My exploits at Collabora Multimedia currently involve a brief detour into hacking on Rygel, specifically improving the DLNA profile name guessing. We wanted to use Edward‘s work on GstDiscoverer work, and Rygel is written in Vala, so the first thing to do was write Vala bindings for GstDiscoverer. This turned out to be somewhat easier and more difficult than initially thought. :)
There’s a nice tutorial for generating Vala bindings that serves as a good starting point. The process basically involves running a tool called vapigen, which examines your headers and libraries, and generates a GIR file from them (it’s an XML file describing your GObject-based API). It then converts this GIR file into a “VAPI” file which describes the API in a format that Vala can understand. Sounds simple, doesn’t it?

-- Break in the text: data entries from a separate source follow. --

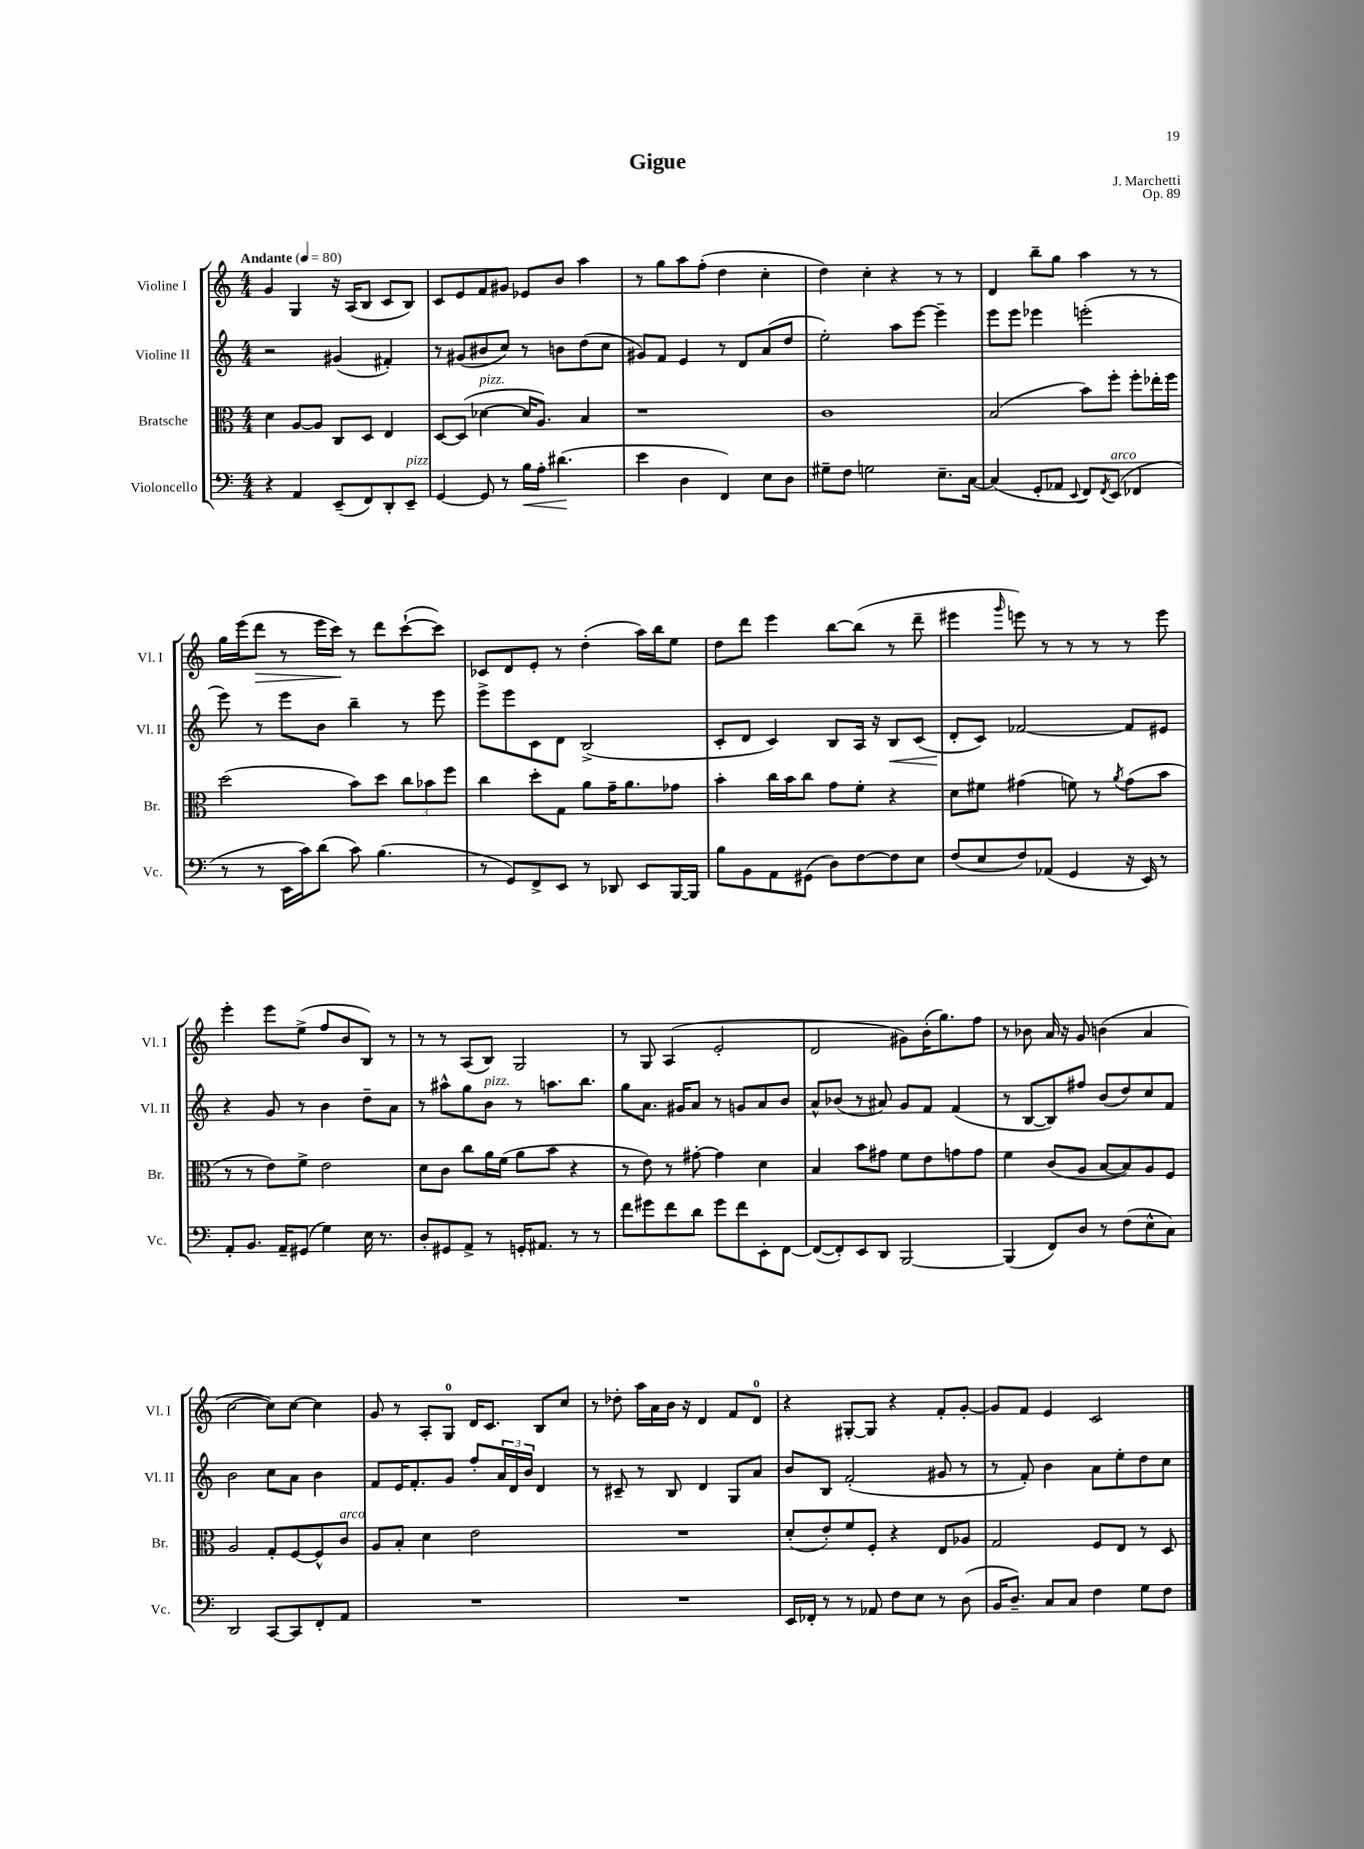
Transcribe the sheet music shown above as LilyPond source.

\header { title = "Gigue" composer = "J. Marchetti" opus = "Op. 89" }
<<
\new StaffGroup <<
\new Staff = "s0" \with { instrumentName = "Violine I" shortInstrumentName = "Vl. I" } {
    \clef treble \key c \major \numericTimeSignature \time 4/4 \tempo "Andante" 4 = 80
    g'4 g4 r16 a16( b8 c'8 b8) |
    c'8 e'8 f'8 gis'8 ees'8 b'8 a''4 |
    r8 g''8 a''8 f''8-.( d''4 c''4-. |
    d''4) c''4-. r4 r8 r8 |
    d'4 b''8-- g''8 a''4 r8 r8 |
    g''16 e'''16( d'''8\> r8 e'''16 c'''16\!) r8 d'''8 c'''8~-!( c'''8) |
    ces'8 d'8 e'8-. r8 d''4-.( a''16) b''16 e''8 |
    d''8 d'''8 e'''4 b''8~ b''8( r8 d'''8-- |
    eis'''4 \grace { g'''16 } e'''8) r8 r8 r8 r8 e'''8 |
    e'''4-. e'''8 e''8->( f''8 b'8 b8) r8 |
    r8 r8 a8( b8) g2 |
    r8 g8 a4( e'2-. |
    d'2 gis'8) b'16-.( g''8.) f''8 |
    r8 bes'8 a'16 r16 g'8 b'4( a'4 |
    c''2~ c''8) c''8~ c''4 |
    g'8 r8 a8-. g8-0 d'16 c'8. b8 c''8 |
    r8 des''8-. a''16 a'16 b'16 r16 d'4 f'8 d'8-0 |
    r4 gis8~-. gis8 r4 f'8-. g'8~-. |
    g'8 f'8 e'4 c'2 \bar "|." |
}
\new Staff = "s1" \with { instrumentName = "Violine II" shortInstrumentName = "Vl. II" } {
    \clef treble \key c \major \numericTimeSignature \time 4/4
    r2 gis'4( fis'4-.) |
    r8 gis'8( bis'8 c''8) r8 b'8 d''8( c''8 |
    gis'8) f'8 e'4 r8 d'8 a'8( d''8 |
    e''2-.) a''8 e'''8~ e'''4-- |
    e'''8 e'''8 ees'''4 e'''2-.( |
    e'''8) r8 e'''8 b'8 b''4-- r8 e'''8 |
    e'''8-> e'''8 c'8 d'8 b2->( |
    c'8-. d'8 c'4) b8 a16 r16 b8\< c'8( |
    d'8-.\! c'8) fes'2~ fes'8 eis'8 |
    r4 g'8 r8 b'4 d''8-- a'8 |
    r8 ais''8-^ g''8 b'8^\markup { \italic "pizz." } r8 a''8. b''8. |
    g''8 a'8. gis'16 a'8 r8 g'8 a'8 b'8 |
    a'8-^ bes'8( r8 ais'8) g'8 f'8 f'4( |
    r8 b8~ b8) fis''8 b'8( d''8) c''8 f'8 |
    b'2 c''8 a'8 b'4 |
    f'8 e'16 f'8.-. g'8 f''8-. \tuplet 3/2 { a'16 d'16 b'16 } d'4 |
    r8 cis'8-- r8 b8 d'4 g8 a'8 |
    b'8 b8 f'2-.( gis'8 r8 |
    r8 f'8-.) b'4 a'8 e''8-. d''8 c''8 \bar "|." |
}
\new Staff = "s2" \with { instrumentName = "Bratsche" shortInstrumentName = "Br." } {
    \clef alto \key c \major \numericTimeSignature \time 4/4
    d'4 a8~ a8 c8 d8 e4 |
    d8~ d8( des'4~^\markup { \italic "pizz." } des'16 a8.) b4 |
    r1 |
    c'1 |
    b2( b'8) f''8-. f''8-. ees''16-. f''16 |
    d''2( b'8) d''8 \tuplet 3/2 { c''8 bes'8 f''8 } |
    c''4 d''8-. g8 a'8 g'16-- a'8. ges'8 |
    b'4-. c''16 b'16 c''8 g'8 f'8-. r4 |
    d'8 fis'8 gis'4( f'8) r8 \acciaccatura { a'8 } gis'8( b'8 |
    r8 r8 e'8) f'8-> e'2 |
    d'8 c'8 c''8 a'16 f'16( a'8 b'8 r4 |
    r8 e'8) r8 gis'8~-. gis'4 d'4 |
    b4 b'8 gis'8 f'8 e'8 g'8 g'8 |
    f'4 c'8( a8 b8~ b8) a8 f8 |
    a2 g8-. f8~ f8-^ c'8^\markup { \italic "arco" } |
    a8 b8-. d'4 e'2 |
    R1 |
    d'8-.( e'8-.) f'8 f8-. r4 e8 aes8 |
    g2 f8 e8 r8 d8 \bar "|." |
}
\new Staff = "s3" \with { instrumentName = "Violoncello" shortInstrumentName = "Vc." } {
    \clef bass \key c \major \numericTimeSignature \time 4/4
    r4 a,4 e,8--( f,8) d,8-. e,8--^\markup { \italic "pizz." } |
    g,4~ g,8 r8 b16\< a16-. dis'4.\!( |
    e'4 d4 f,4) e8 d8 |
    gis8-- f8 g2 e8.-- c16~ |
    c4( g,8-. aes,8 \appoggiatura { e,8 } f,8) \acciaccatura { f,8 } e,8^\markup { \italic "arco" }( fes,4 |
    r8 r8 e,16 c'16) d'8( c'8) b4.( |
    r8 g,8) f,8-> e,8 r8 des,8 e,8 b,,16~ b,,16 |
    b8 b,8 a,8 gis,8( d8) f8~ f8 e8 |
    f8( e8 f8) aes,8( g,4 r16 e,16) r8 |
    a,8-. b,8. a,16-- gis,8( g4) e16 r8. |
    d8-. gis,8 a,8-> r8 g,16-. ais,8. r8 r8 |
    f'8 gis'8 f'8 d'8 gis'8 f'8 e,8-. f,8~ |
    f,8~( f,8-.) e,8 d,8 b,,2~ |
    b,,4( f,8) d8 r8 f8( e8-^ c8) |
    d,2 c,8~ c,8 f,8-. a,8 |
    R1 |
    R1 |
    e,16 fes,16-. r8 r8 aes,8 f8 e8 r8 d8( |
    b,16 d8.--) c8 c8 f4 g8 f8 \bar "|." |
}
>>
>>
\layout { \context { \Score \remove "Bar_number_engraver" } }
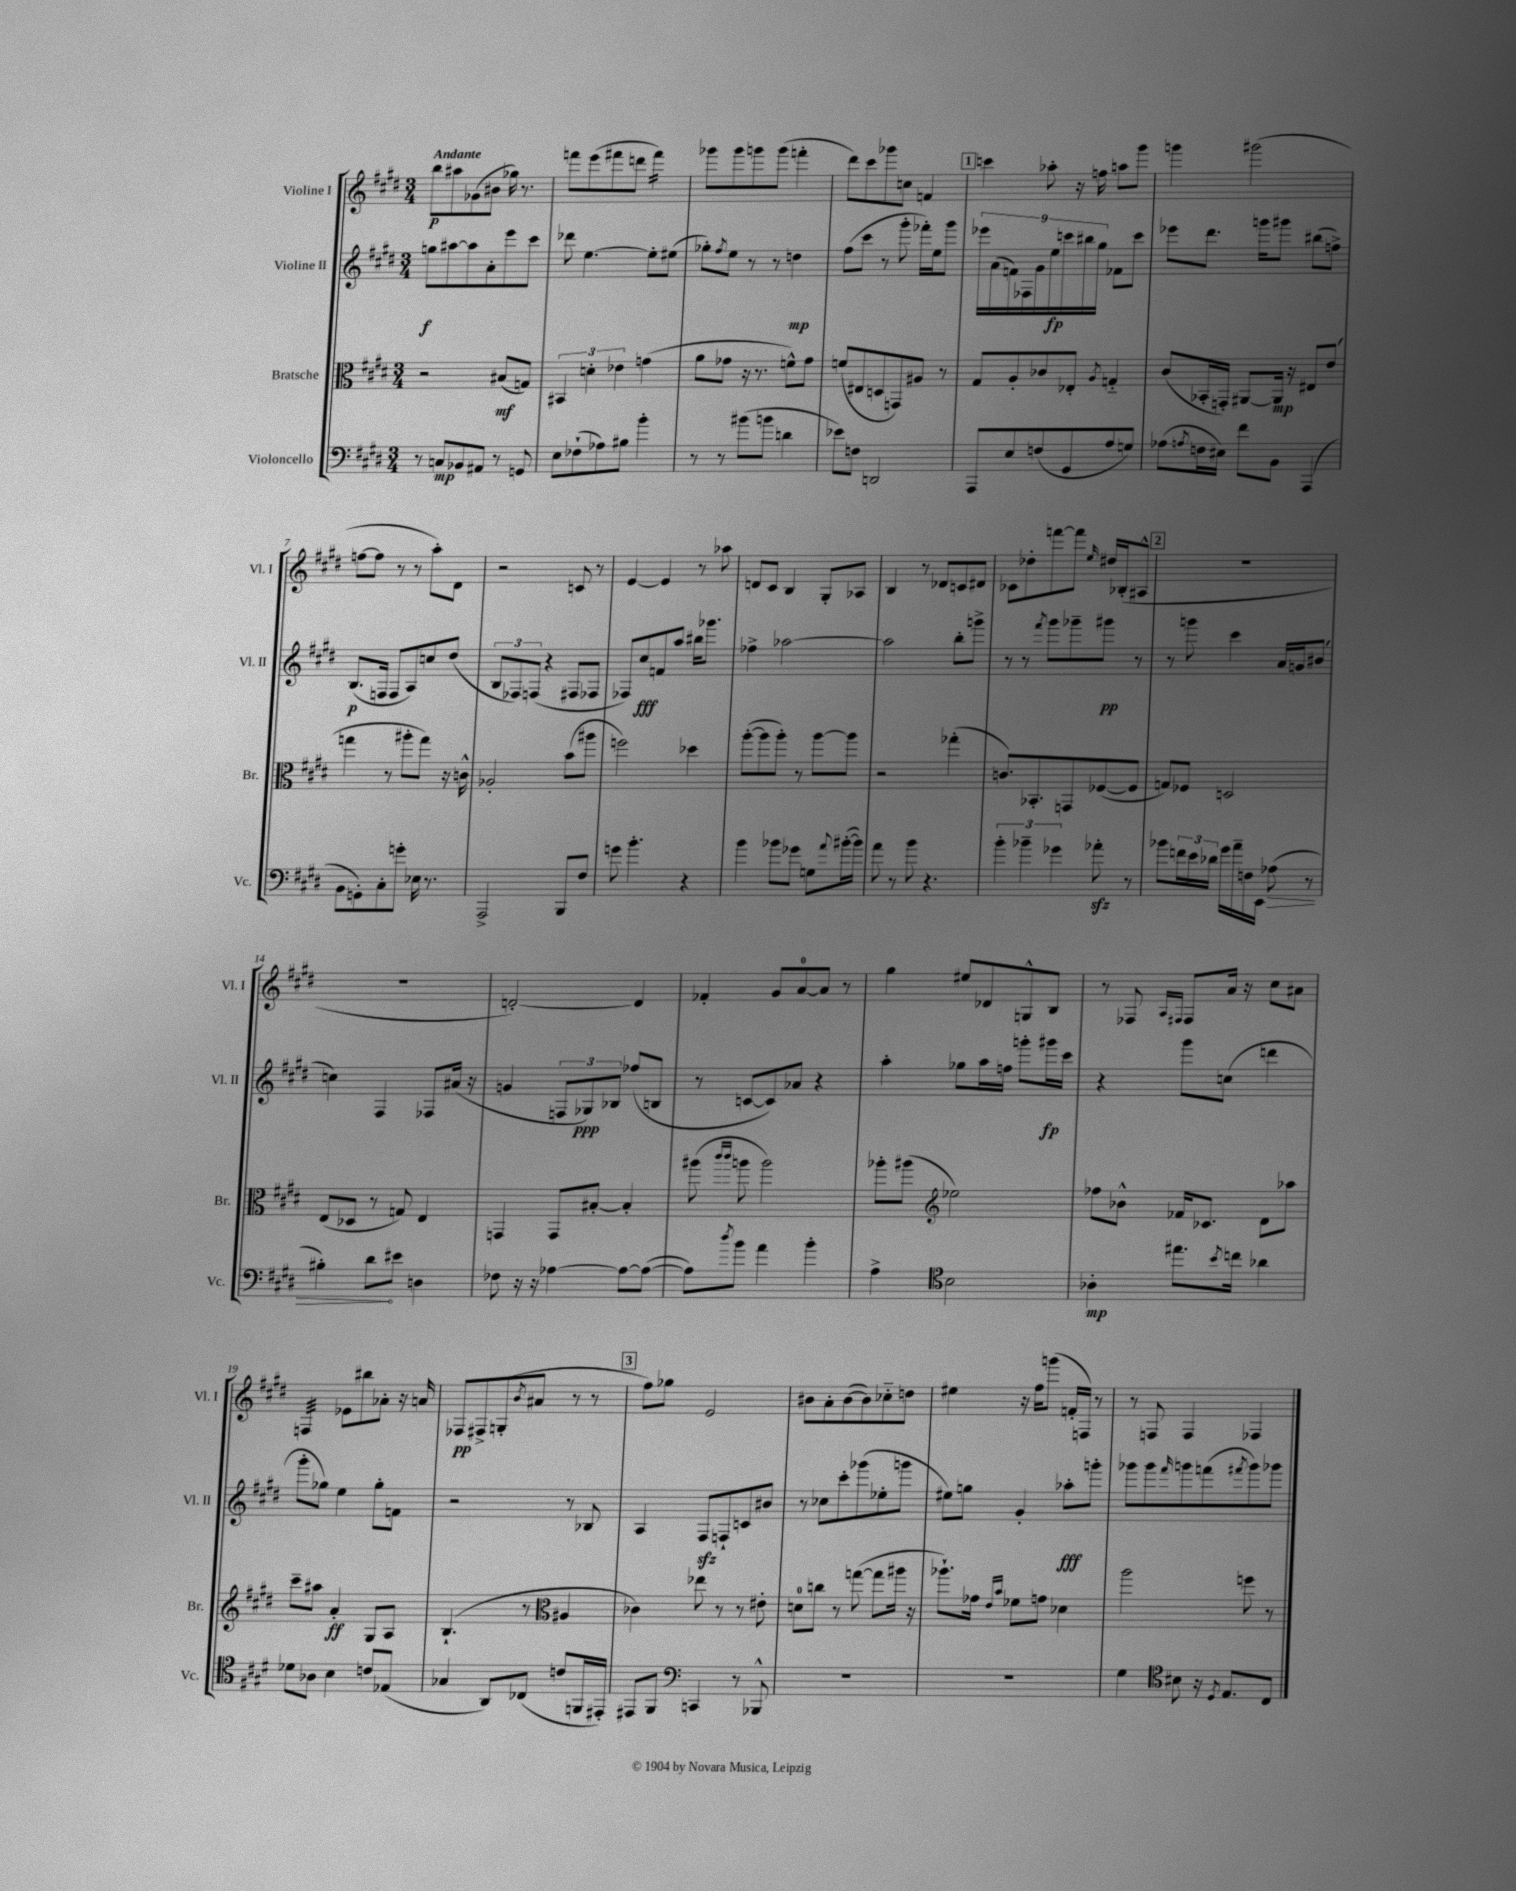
<<
\new StaffGroup <<
\new Staff = "s0" \with { instrumentName = "Violine I" shortInstrumentName = "Vl. I" } {
    \clef treble \key e \major \numericTimeSignature \time 3/4 \tempo "Andante"
    b''8\p ais''8 ges'8( bis'8 ges''16) r8. |
    f'''8 e'''8( fis'''8 d'''8 fis'''4:16) |
    ges'''8 ges'''8 g'''8 g'''8( f'''4-. |
    dis'''8) cis'''8 ges'''8 c''8 f'4 |
    \mark \markup { \box "1" } c'''4 aes''8-. r16 f''16 a''8 gis'''8 |
    g'''4 gis'''2( |
    f''8~ f''8 r8 r8 a''8-.) dis'8 |
    r2 c'8 r8 |
    e'4~ e'4 r8 aes''8 |
    d'8 cis'8 b4 gis8-. aes8 |
    b4 r8 des'8 c'8 dis'8 |
    ces'8 des''8-. f'''8~ f'''8 \grace { e''16 } dis''16 bes16-.( ais8-^ |
    \mark \markup { \box "2" } R2. |
    R2. |
    d'2~-.) d'4 |
    fes'4-. gis'8 a'8-0~ a'8 r8 |
    gis''4 eis''8 des'8 g8-^ b8 |
    r8 fes8 \grace { a16 fis16 } fis8 a'16 r16 cis''8 ais'8 |
    f4:32 ees'8 bis''8 aes'8-. r16 a'16 |
    fes8\pp fis8-> g8-.( \acciaccatura { b'8 } ais'8 r8 r8 |
    \mark \markup { \box "3" } fis''8) ges''8 e'2 |
    bis'8 a'8-. bis'8~( bis'8) ces''8-_ d''8 |
    eis''4 r16 fis''16 g'''8( f'16-. f16) r8 |
    r8 f8 f4 fes4 \bar "|." |
}
\new Staff = "s1" \with { instrumentName = "Violine II" shortInstrumentName = "Vl. II" } {
    \clef treble \key e \major \numericTimeSignature \time 3/4
    g''8\f ais''8~ ais''8 a'8-. e'''8 cis'''8 |
    des'''8 e''4.~ e''8-. eis''8( |
    ges''8-.) \acciaccatura { fis''8 } e''8 r8 r8 d''4\mp |
    fis''8( cis'''8 r8 gis'''8-. fes'''16-.) e''16 gis'''8 |
    \mark \markup { \box "1" } \tuplet 9/8 { ees'''16 a'16( f'16) fes16 gis'16 e''16\fp c'''16 bis''16 gis''16 } fes'8 c'''8 |
    ees'''8 dis'''8. g'''16 gis'''8 bis''8( f''8->) |
    b8.\p( f16 f8 a8) c''8 dis''8( |
    \tuplet 3/2 { b8 fes8) f8( } r4 fis8 fes8 |
    fes8) cis''8\fff f'8 a''8 bis''16 ges'''8. |
    fes''4-> aes''2~ |
    aes''2 b''8-. g'''8-> |
    r8 r8 \acciaccatura { fis'''8 } gis'''8 ges'''8-- gis'''8\pp r8 |
    \mark \markup { \box "2" } r8 g'''8 cis'''4 a'16 g'16 bis'8( |
    c''4) fis4 fes8 ais'16( r16 |
    g'4 \tuplet 3/2 { f8 ges8\ppp) bes8 } fes''8( b8 |
    r8 c'8~ c'8) aes'8 r4 |
    a''4-. ges''8 a''16 f''16 g'''8-. gis'''16\fp cis'''16 |
    r4 gis'''8 c''8( d'''4 |
    gis'''8-. ges''8) e''4 ges''8-. f'8 |
    r2 r8 bes8 |
    \mark \markup { \box "3" } a4 fis8\sfz f8-! c'8 bis'8 |
    r8 ces''8 cis'''8-. ges'''8( ees''8-. g'''8 |
    eis''8) g''8 gis'4-. aes''8-.\fff g'''8-. |
    ges'''8 ges'''8 \grace { fis'''16 } g'''8 f'''8( \acciaccatura { fis'''8 } g'''8) ges'''8 \bar "|." |
}
\new Staff = "s2" \with { instrumentName = "Bratsche" shortInstrumentName = "Br." } {
    \clef alto \key e \major \numericTimeSignature \time 3/4
    r2 bis8\mf( g8) |
    \tuplet 3/2 { bis,4 d'4-. ees'4 } g'4( |
    a'8 ges'8 r16 r8. f'8-^) ges'8 |
    f'8( eis8 d8 g,8) ais8 r8 |
    \mark \markup { \box "1" } gis8 a8-. ces'8 ees8-. \acciaccatura { a8 } g4-_ |
    cis'8( bes,16-. g,16-.) ais,8~ ais,16\mp r16 eis8 e'8( |
    g''4 r8 ais''8-. g''8) r16 c'16-^ |
    aes2-. b'8( ais''8 |
    f''2) des''4 |
    a''8~-.( a''8 a''8-.) r8 a''8~ a''8 |
    r2 ges''4-.( |
    c'8.) bes,8.-. g,8 fes8~( fes8 |
    \mark \markup { \box "2" } g8) fes8 d2 |
    e8( des8 r8 g8) e4 |
    g,4 g,8 bis8~-. bis4-. |
    ais''8( \grace { cis'''16 cis'''16 } a''8 a''2) |
    aes''8-. ais''8( \clef treble ees''2) |
    fes''8 bes'8-^ fes'16 ces'8. dis'8 aes''8 |
    cis'''8-- ais''8 a'4-.\ff gis8 a8 |
    b4.-!( r8 \clef alto ais4 |
    \mark \markup { \box "3" } ces'4) ees''8 r8 r8 eis'8-. |
    d'8-0 c''8 r8 g''8~( g''8 ais''16 r16 |
    aes''8.-!) ges'16 \grace { e'16 b'16 } fes'8 g'8 des'4 |
    a''2 f''8 r8 \bar "|." |
}
\new Staff = "s3" \with { instrumentName = "Violoncello" shortInstrumentName = "Vc." } {
    \clef bass \key e \major \numericTimeSignature \time 3/4
    r8 c8\mp bes,8 ais,8 r8 g,8 |
    e8 fes8-!( aes8) bis8 b'4-. |
    r8 r8 bis'8( b'8 d'4 |
    ees'8) f8 d,2 |
    \mark \markup { \box "1" } a,,8 e8 f8( gis,8 a8 g8) |
    aes8( \acciaccatura { a8 } f16 eis16) fis'8 b,8 a,,4( |
    b,8 g,8-.) cis8-. g'8-. ees16 r8. |
    a,,2-> b,,8 fis8 |
    g'8 b'4.-. r4 |
    b'4 bes'8 ges'8 g8 \appoggiatura { a'8 } bis'16~-.( bis'16) |
    a'8 r8 b'8 r4. |
    \tuplet 3/2 { b'4-. bes'4-- ges'4 } aes'8-.\sfz r8 |
    \mark \markup { \box "2" } bes'8 \tuplet 3/2 { f'16 e'16 des'16 } gis'16 a'16-- f16 e,16 \once \override Hairpin.circled-tip = ##t aes8\>( r8 |
    bis4-.) dis'8\! eis'8 d4 |
    fes8 r16 r16 aes4~ aes8~ aes8~( |
    aes8) \acciaccatura { dis''8 } b'8 a'4 b'4-. |
    a4-> \clef tenor b2 |
    aes4-.\mp eis''8. \acciaccatura { b'8 } c''16 aes'4 |
    des'8 aes8 b4 c'8 ees8( |
    ges4 a,8) ces8( c'8 f,16 eis,16-.) |
    \mark \markup { \box "3" } eis,8 fis,8 \clef bass c,4 r8 bes,,8-^ |
    R2. |
    R2. |
    gis4 \clef tenor bis8 r16 \acciaccatura { dis8 } e8. cis8 \bar "|." |
}
>>
>>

Now if only it were that simple :). The introspected file is not perfect, which means you need to manually annotate some bits to make sure the generated VAPI accurately represents the C API. These annotations are specified in a metadata file. You need to include things like “the string returned by this function must be freed by the caller” (that’s a transfer_ownership), or, object type Foo is derived from object type FooDaddy (specified using the base_class directive). Not all these directives are documented, so you might need to grok around the sources (specifically, vapigen/valagidlparser.vala) and ask on IRC (#vala on irc.gnome.org).
All said and done, the process really is quite straightforward. The work is in [my gst-convenience repository][arun-gst-conv-ks.git] right now (should be merged with the main repository soon). I really must thank all the folks on #vala who helped me with all the questions and some of the bugs that I discovered. Saved me a lot of frustration!
I’ve already got Rygel using these bindings, though that’s not been integrated yet. More updates in days to come.